Dualité féminine

Petite princesse sauvage et espiègle, j’ai senti très tôt que ce que je voyais dans le reflet du miroir ne reflétait pas l’image que les autres avaient de moi. Sensible et simple, j’ai dû jouer les précieuses, fortes et sophistiquées. Atypique, je me suis noyé dans la masse. Pour me plier à la raison ambiante, je suis allé à l’encontre de mon cœur. Pour que l’on m’adoube, j’ai étouffé les arômes de mon âme et exhalé un visage dénué de saveur.

On a réussi à me faire détester ma fragilité et mes défauts. Par la même occasion, à m’empêcher de tomber amoureuse de la monarque qui sommeille en moi. J’ai cru aimer ce que je montrais, j’ai réalisé que j’aimais ce qu’on voulait que je sois.

On ne s’émerveille pas devant une gravure de mode, mais devant une toile de maître. Je ne peux pas briller avec ce physique, certes avantageux, mais si fade. Seul le véritable moi, empli de ses imperfections et de ses blessures, peut faire rayonner mon aura. Mais pour cela, aurait-il fallu que l’on me vénère telle que je suis…

Pour plaire au prince charmant, on m’a conseillé de présenter mes plus beaux atours de princesse, d’être belle et de me taire en somme. On est plutôt parvenus à m’en dégouter et à ne plus avoir foi en lui. Au final, je désespère de sentir son doux baiser me sortir de ma torpeur.

Face à mes aspérités trop rebelles, je me suis contrainte à la douleur pour rentrer dans le moule. Le gentil prince également a souffert. En contrepartie, on le glorifie de briser ses chaînes. À l’inverse de lui, je n’ai pas le droit à l’erreur. Si je fléchis, on me renvoie à la pseudo-faiblesse de mon sexe.

Moi, dont les émotions font le grand-huit à longueur de journée, je rêvais d’aventure au cœur d’une forêt amazonienne, mais on m’a engluée dans le train-train quotidien des couloirs du métro. On m’a opposé sécurité à fantaisie. J’ai besoin des deux… en plus de l’amour…

Intelligente par nature, hélas étriquée dans ce conte de fée général, je me sens inutile et pense que seuls les bouffons sont heureux. Si, en revanche, j’ai le malheur de sortir du rang par le haut, on me jalouse, on me dénigre. De plus, si j’attire le regard des princes, on me suspecte de me coucher sur un canapé pour devenir reine.

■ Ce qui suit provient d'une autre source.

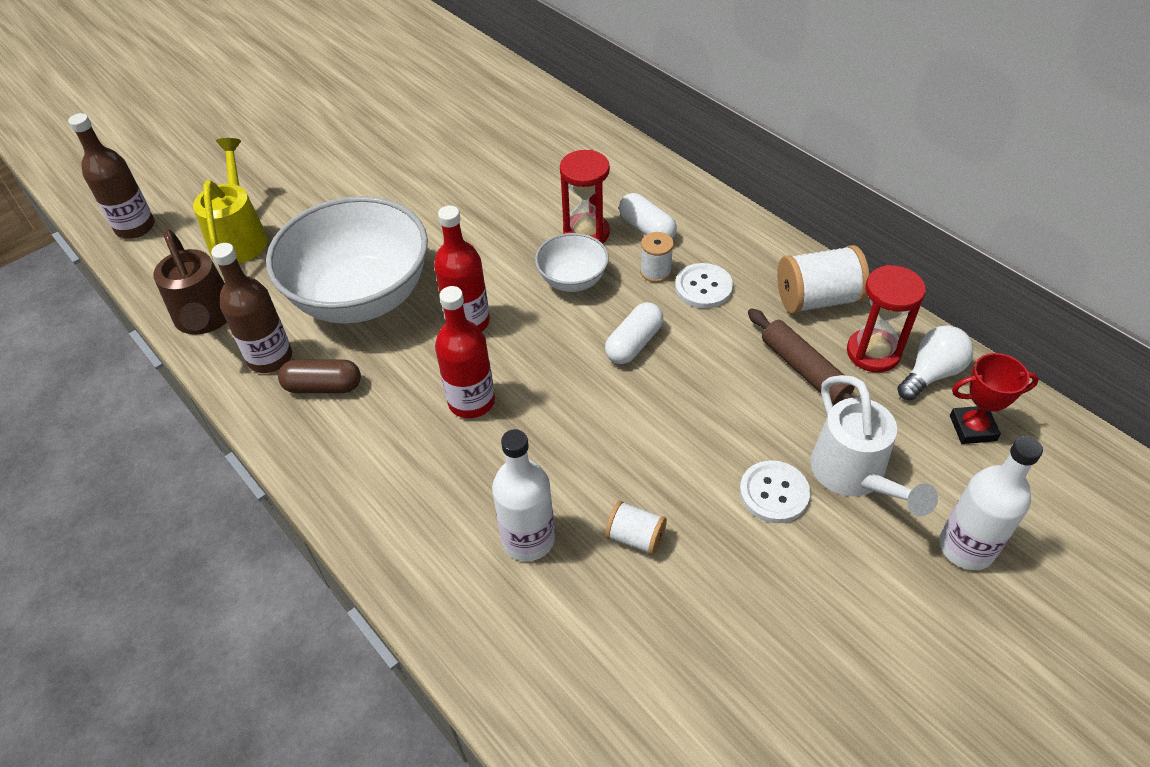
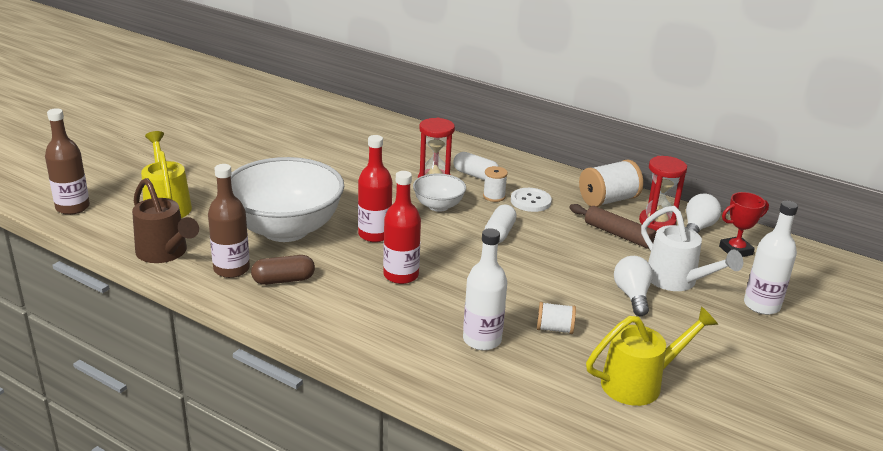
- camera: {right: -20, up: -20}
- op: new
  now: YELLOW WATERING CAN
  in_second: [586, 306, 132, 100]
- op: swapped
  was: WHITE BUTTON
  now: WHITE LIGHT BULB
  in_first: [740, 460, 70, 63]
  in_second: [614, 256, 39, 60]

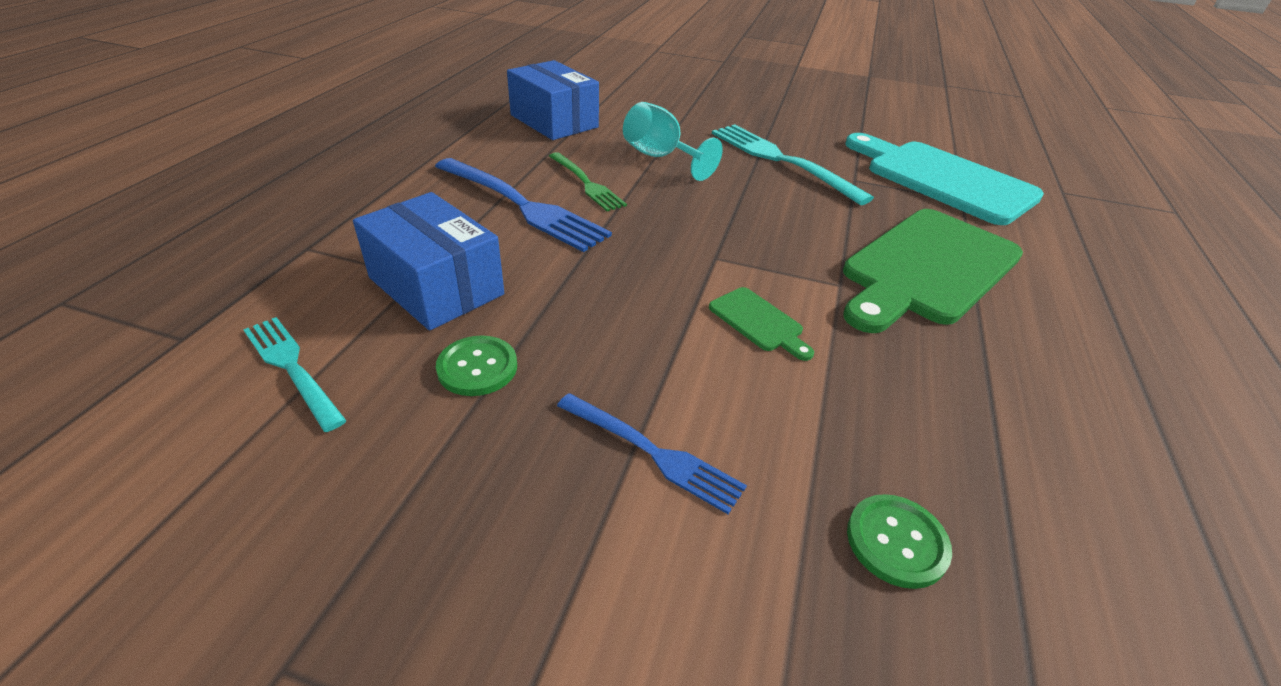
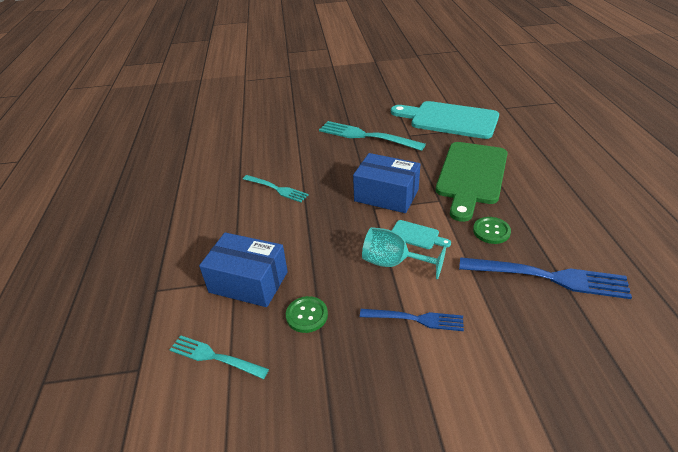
- camera: {right: -20, up: 0}
- op: shifted
  was: BLUE FORK
  in_first: [435, 158, 177, 94]
  in_second: [459, 257, 173, 42]
- op: shifted
  was: BLUE BOX
  in_first: [507, 60, 92, 80]
  in_second: [353, 153, 67, 60]
- op: shifted
  was: TURQUOISE GOBLET
  in_first: [623, 102, 100, 79]
  in_second: [362, 227, 84, 52]
- op: shifted
  was: GREEN BUTTON
  in_first: [847, 494, 105, 95]
  in_second: [473, 217, 38, 27]
- op: repainted
  was: GREEN FORK
  now: TURQUOISE FORK
  in_first: [549, 152, 78, 59]
  in_second: [243, 175, 66, 27]
- op: repainted
  was: GREEN CUTTING BOARD
  now: TURQUOISE CUTTING BOARD
  in_first: [709, 287, 105, 74]
  in_second: [392, 220, 59, 29]

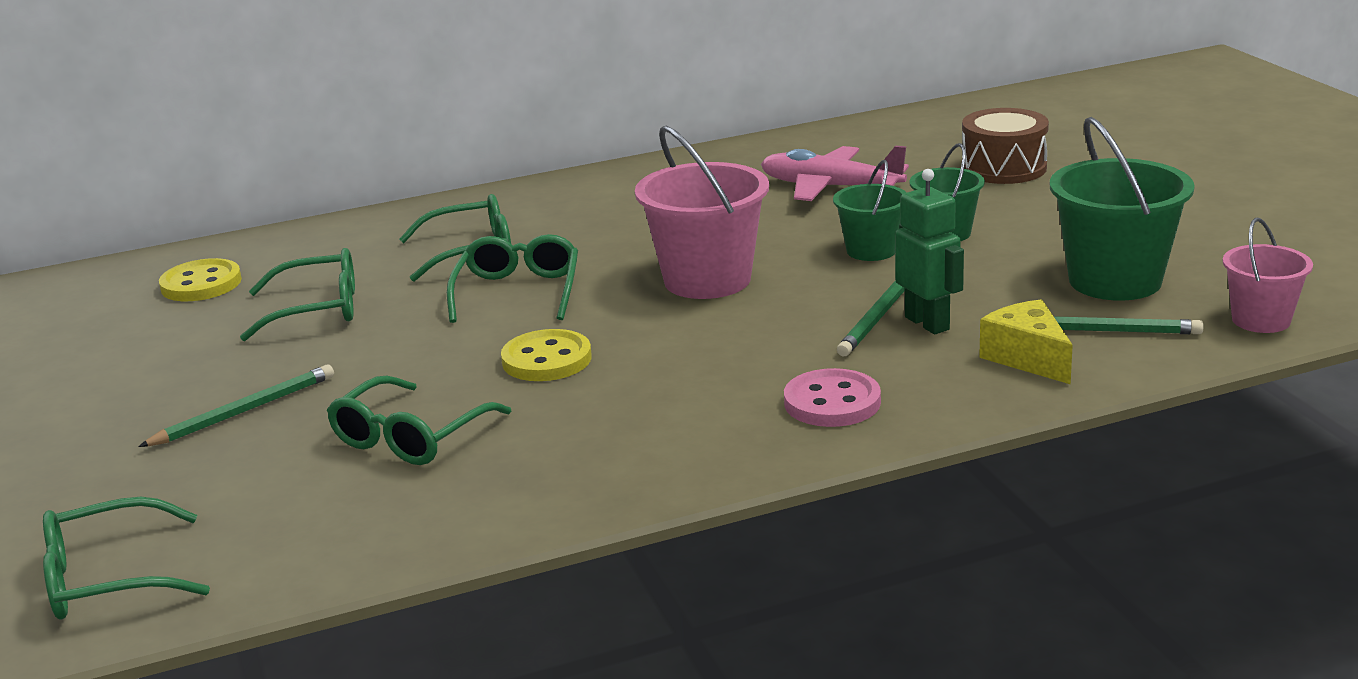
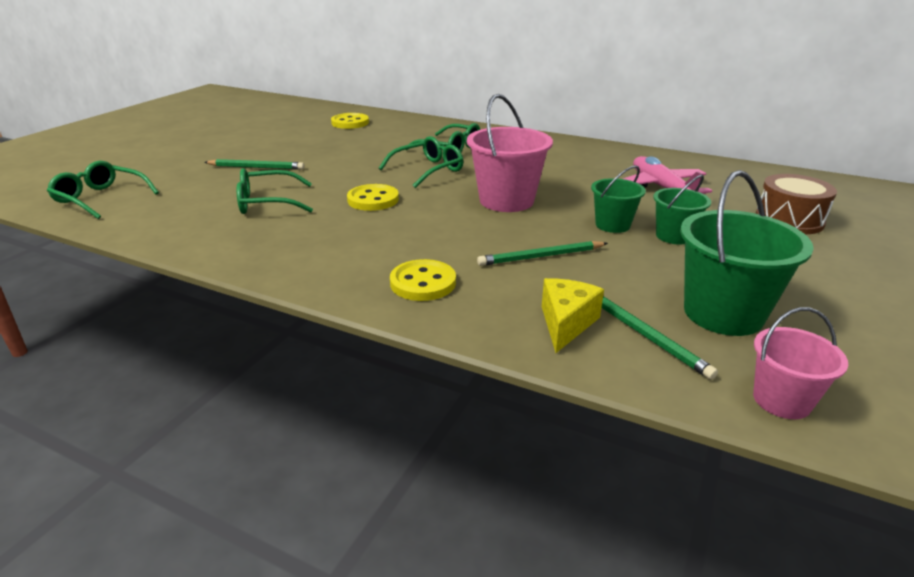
- camera: {right: 45, up: 5}
- op: gone
  was: GREEN GLASSES
  in_first: [240, 248, 115, 93]
- op: gone
  was: GREEN ROBOT
  in_first: [895, 169, 69, 165]
- op: repainted
  was: PINK BUTTON
  now: YELLOW BUTTON
  in_first: [784, 368, 97, 59]
  in_second: [390, 259, 66, 42]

Je suis multi-femme : femme active, femme d’une vie, femme d’une nuit, maîtresse, amante, maman, grand-maman. Comme si ces couronnes ne suffisaient pas, j’occupe le siège de gardienne de mon univers à l’équilibre bancal. Avec l’époque, je dois même posséder des épaules solides, alors que j’aspire à en trouver une sur laquelle poser ma joue. Dans ce royaume, je ne sais vraiment plus quelle figure arborer.

On ne sublime principalement que ma qualité de femme, jolie ou pas, objet de désir ou non. On préfère ne pas encenser ce que je suis et ce que j’accomplis, du chocolat chaud que je prépare à mon enfant, jusqu’aux vaccins que je découvre, en passant par les combats que je remporte. Bien que la « gloire » soit un mot féminin, on l’accorde davantage au genre masculin. Injuste réalité…

Manifestement, cette face pure que j’affiche flétrie ce côté haut en couleur et en relief que je cache. Au tournant de mon existence, j’ose recouvrer cette image perdue dans le reflet du miroir. Enfin, je vais retrouver qui je suis et peut-être, trouver la paix avec la princesse déchue qui se cloître dans mon intérieur.